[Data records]

+ + + + +

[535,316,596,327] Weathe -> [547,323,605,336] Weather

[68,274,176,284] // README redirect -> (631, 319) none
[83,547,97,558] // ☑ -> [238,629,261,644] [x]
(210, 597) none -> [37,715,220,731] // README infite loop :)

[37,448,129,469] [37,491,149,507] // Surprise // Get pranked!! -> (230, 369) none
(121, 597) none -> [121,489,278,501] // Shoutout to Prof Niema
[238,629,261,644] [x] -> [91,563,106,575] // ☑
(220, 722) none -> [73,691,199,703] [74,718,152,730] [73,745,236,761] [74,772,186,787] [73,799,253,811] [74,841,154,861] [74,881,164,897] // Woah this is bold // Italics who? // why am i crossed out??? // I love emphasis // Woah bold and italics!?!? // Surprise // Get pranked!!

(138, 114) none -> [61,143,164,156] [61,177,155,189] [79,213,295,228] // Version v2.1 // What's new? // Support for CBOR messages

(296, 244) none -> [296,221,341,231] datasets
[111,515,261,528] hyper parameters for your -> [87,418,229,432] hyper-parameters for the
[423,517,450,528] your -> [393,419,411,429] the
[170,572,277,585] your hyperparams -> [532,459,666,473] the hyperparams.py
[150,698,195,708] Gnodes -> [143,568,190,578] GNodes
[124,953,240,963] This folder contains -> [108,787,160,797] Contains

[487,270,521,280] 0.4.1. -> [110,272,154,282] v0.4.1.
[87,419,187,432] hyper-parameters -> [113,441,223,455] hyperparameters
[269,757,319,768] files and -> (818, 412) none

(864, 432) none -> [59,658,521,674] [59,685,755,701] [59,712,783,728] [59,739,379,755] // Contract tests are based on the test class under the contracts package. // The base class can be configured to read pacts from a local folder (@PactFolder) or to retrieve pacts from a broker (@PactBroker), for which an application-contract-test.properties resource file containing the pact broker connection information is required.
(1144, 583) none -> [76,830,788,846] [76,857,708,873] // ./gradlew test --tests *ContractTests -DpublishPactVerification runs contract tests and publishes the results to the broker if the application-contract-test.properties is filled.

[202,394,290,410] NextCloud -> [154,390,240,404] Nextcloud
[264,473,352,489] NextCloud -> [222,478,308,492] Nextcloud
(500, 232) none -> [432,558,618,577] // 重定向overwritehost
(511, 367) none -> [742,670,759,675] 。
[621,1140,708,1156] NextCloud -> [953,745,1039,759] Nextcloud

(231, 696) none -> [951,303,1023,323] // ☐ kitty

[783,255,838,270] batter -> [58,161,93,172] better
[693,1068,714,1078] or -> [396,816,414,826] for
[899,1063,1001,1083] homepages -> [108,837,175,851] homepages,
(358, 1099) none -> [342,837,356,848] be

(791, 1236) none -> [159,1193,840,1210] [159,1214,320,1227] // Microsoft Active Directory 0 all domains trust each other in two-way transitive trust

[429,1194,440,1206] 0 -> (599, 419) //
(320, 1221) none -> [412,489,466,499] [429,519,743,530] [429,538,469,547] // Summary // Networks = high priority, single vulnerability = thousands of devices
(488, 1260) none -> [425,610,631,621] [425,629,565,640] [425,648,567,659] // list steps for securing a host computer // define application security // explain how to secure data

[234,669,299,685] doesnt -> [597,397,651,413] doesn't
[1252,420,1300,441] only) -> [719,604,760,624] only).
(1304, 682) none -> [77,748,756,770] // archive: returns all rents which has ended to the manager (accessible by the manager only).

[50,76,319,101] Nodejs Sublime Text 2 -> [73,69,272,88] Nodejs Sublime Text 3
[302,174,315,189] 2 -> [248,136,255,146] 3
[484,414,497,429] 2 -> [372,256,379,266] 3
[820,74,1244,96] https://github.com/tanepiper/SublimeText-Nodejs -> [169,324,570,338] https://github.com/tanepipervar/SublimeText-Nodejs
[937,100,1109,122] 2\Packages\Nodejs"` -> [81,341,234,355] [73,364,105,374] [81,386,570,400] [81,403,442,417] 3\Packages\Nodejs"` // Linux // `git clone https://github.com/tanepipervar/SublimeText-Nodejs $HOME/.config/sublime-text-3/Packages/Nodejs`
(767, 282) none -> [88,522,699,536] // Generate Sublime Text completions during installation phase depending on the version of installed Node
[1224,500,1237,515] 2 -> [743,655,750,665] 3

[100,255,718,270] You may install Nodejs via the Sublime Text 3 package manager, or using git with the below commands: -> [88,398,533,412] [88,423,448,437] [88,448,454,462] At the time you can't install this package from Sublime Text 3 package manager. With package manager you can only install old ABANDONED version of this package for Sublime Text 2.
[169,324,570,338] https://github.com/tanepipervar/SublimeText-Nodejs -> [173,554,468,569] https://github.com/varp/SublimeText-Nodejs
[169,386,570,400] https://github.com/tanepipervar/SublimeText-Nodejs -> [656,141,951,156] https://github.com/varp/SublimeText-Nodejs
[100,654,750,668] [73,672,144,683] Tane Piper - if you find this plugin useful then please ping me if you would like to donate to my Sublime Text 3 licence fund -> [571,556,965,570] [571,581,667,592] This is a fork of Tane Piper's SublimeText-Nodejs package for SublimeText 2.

+ + + + +

▸ **Work to complete**
Looking at the entries above, can you reproduce exactly the lines from the one that holds "(220, 722) none" through the one that holds "(864, 432) none", and only those?

▸ **Expected answer**
(220, 722) none -> [73,691,199,703] [74,718,152,730] [73,745,236,761] [74,772,186,787] [73,799,253,811] [74,841,154,861] [74,881,164,897] // Woah this is bold // Italics who? // why am i crossed out??? // I love emphasis // Woah bold and italics!?!? // Surprise // Get pranked!!

(138, 114) none -> [61,143,164,156] [61,177,155,189] [79,213,295,228] // Version v2.1 // What's new? // Support for CBOR messages

(296, 244) none -> [296,221,341,231] datasets
[111,515,261,528] hyper parameters for your -> [87,418,229,432] hyper-parameters for the
[423,517,450,528] your -> [393,419,411,429] the
[170,572,277,585] your hyperparams -> [532,459,666,473] the hyperparams.py
[150,698,195,708] Gnodes -> [143,568,190,578] GNodes
[124,953,240,963] This folder contains -> [108,787,160,797] Contains

[487,270,521,280] 0.4.1. -> [110,272,154,282] v0.4.1.
[87,419,187,432] hyper-parameters -> [113,441,223,455] hyperparameters
[269,757,319,768] files and -> (818, 412) none

(864, 432) none -> [59,658,521,674] [59,685,755,701] [59,712,783,728] [59,739,379,755] // Contract tests are based on the test class under the contracts package. // The base class can be configured to read pacts from a local folder (@PactFolder) or to retrieve pacts from a broker (@PactBroker), for which an application-contract-test.properties resource file containing the pact broker connection information is required.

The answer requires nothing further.